Six hundred Calvert County employees are now armed with the tools to fight cyber threats in the workplace. The county mandated employees to participate in an online interactive briefing to protect their identity, help them identify red flags in phishing emails and to make them generally more aware of cyber security measures.
“The most vulnerable link is the user themselves,” said Kathryn Poff, network administrator supervisor for Calvert County’s Department of Technology Services (TS). “This training is due diligence. … We do this training to inoculate our users.”
Employees participated in the training from their desktop using the “KnowB4” software, which has integrated lessons on detecting and mitigating spam and malware (malicious software). The program also includes simulated phishing attacks and quizzes to test the employees’ knowledge.
Poff, a Certified Information Systems Security Professional (CISSP) and a (Global Information Assurance Certification Information Security Professional (GISP), started the program in 2013 and is very eager to take advantage of the opportunity to educate employees on how to detect when they are being socially engineered.
Social engineering is the manipulation of people to give up confidential information. Often the attack appears to come in an email from a friend, but it is actually from someone who has gain access to a friend’s contact list. In some cases, the email has a clickable link that is infected with a virus or has a downloadable file that has malicious software that can infect your computer or network. A phishing attack is an email scam in which the email sender attempts to get personal or financial information from the email recipient through a web link in the email.
“The training is pretty timely.
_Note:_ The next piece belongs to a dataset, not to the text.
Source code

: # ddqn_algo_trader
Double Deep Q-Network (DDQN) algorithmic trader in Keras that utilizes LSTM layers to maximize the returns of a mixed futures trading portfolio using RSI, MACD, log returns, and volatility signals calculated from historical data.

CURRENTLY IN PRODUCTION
It reflects real life scenarios and includes video [that] incorporates Kevin Mitnick,” explained Poff referring to the well known hacker criminal turned computer security consultant.
While the web-based training equips the employees with knowledge to safeguard their day-to-day job, there is applicability in their personal life.
“We recommend people take it at home so they can share with their families. The training is for everybody, not totally focused on workplace,” said Joe Klausner, Technology Services Director
In addition, to the annual training session TS periodically sends out phishing emails to employees to test their security awareness and to evaluate the effectiveness of the training. Emails are sent out prior to and after the training. Klausner said the click rate went way down for emails, with malicious links and files, that were sent out after the employees completed the training.
Calvert County has casted its training net wide to make sure as many people as possible are aware of cyber threats. State’s Attorney Laura Martin understands the importance of getting the word out on cyber safety as her department speaks on the topic whenever asked.
Martin has teamed up with the County’s Department on Aging to alert seniors on internet scams. Her deputy, Katherine Marsh, collaborates with the Maryland State Police Department on presentations on internet safety and cybersecurity. Geared towards parents with young children, the outreach includes tips for things to look out for on the internet to include social media. There is a similar outreach effort for high school students.
As for the efforts for county employees, Klausner says end-user training is the biggest bang for the bucks and supplements what TS already has in place.
“We have a layered defense. If we don’t catch it through email filtering, then we will catch it on the local client on the desktop,” shared Klausner referring to how TS handles its most common threat, phishing emails.
Klausner will speaking at the Maryland Association of Counties (MACo) conference in Ocean City to share Calvert’s cyber defense strategies. This year’s conference theme is Cyber Solutions: Counties in the Digital Age. Klausner’s presentation will be on cybersecurity on a shoe string budget. His motto is, if you don’t have a lot of money you can still be effective.
He encourages other federal, state and local organizations to take advantage of free training services provided by Department of Homeland Security.
County employees will be required to take the roughly 45 minute training annually. Poff said the training will change every year. New employees will be required to take it immediately. Those who don’t satisfy the training requirement will lose their network access.